Aslında lafı gevelemeye hiç de gerek yok, açıkçası ben;

Bu yarada biraz da senin tuzun olsun istemem!"
"kasım ayının 1984’üncü gösteriminde istanbul’un en talihsiz metrekarelerinde doğduğu ve hâlen “iki yakası bir araya gelmeyen deli gömleği” diye adlandırdığı o akli dengesini yitirmiş şehirde ikamet ettiği rivayet edilmektedir. sarı sıcak çocukluk günlerinde tren raylarına eğilip de kulağını dayadığında, tanrının ona ilk emrini de duyacaktır. –aşk!

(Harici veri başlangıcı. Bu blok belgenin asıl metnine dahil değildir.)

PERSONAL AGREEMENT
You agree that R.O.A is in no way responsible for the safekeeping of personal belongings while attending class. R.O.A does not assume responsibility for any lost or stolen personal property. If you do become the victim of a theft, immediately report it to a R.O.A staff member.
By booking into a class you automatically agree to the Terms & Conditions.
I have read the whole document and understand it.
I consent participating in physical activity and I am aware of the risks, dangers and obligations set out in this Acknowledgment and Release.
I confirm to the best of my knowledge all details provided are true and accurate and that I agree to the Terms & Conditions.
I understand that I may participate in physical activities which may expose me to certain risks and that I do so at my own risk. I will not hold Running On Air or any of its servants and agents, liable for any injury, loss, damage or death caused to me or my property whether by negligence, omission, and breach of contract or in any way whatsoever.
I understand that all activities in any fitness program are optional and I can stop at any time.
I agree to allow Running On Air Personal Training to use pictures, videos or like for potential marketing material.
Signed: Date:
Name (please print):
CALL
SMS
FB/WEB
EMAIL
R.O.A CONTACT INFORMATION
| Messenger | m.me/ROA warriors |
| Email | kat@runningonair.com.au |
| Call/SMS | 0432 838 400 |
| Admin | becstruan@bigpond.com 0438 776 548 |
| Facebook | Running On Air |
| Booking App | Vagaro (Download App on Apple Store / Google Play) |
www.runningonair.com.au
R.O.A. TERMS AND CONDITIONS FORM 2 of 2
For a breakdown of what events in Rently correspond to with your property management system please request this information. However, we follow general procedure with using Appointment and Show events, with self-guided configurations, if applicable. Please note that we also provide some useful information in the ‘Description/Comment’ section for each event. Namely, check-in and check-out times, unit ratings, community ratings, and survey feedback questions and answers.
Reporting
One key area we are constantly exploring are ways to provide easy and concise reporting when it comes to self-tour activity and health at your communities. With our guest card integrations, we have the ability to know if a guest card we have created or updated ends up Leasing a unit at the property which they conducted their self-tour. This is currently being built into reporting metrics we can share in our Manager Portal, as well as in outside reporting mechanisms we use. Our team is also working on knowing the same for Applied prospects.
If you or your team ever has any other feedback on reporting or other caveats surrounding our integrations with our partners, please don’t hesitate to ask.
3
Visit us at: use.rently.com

gecenin mayasına güneş katma çalışmalarına; böğürtlen bahçelerinden aldığı mor lekelerin gölgesinde, ateş böceklerinin haklı mücadelesine o pervasız gülüşüyle iştirak ederek başlamıştır. ilk yenilgileri de yine bu günlere rastlamaktadır.

kanayarak ve yaralarının toprak bütünlüğünü tanıyarak büyürken, zihnini eşeleyen hayata dair o imla hatalarını da göz ardı edemiyordur artık. kelimelerle tanışıklığı uzun yıllara tekabül etmese de, sağlam temellere dayalı bir dostluk kurmaları çok da vakit almamıştır. kalem ve beyaz kâğıtların itilafında girdiği her savaşta günbegün ölse de, cephede kurşunların da can verebileceğini anlatmayı inatla sürdürmüştür. keza yazara göre aşk biraz da; -dengesiz ipler üzerinde trapez gösterisidir!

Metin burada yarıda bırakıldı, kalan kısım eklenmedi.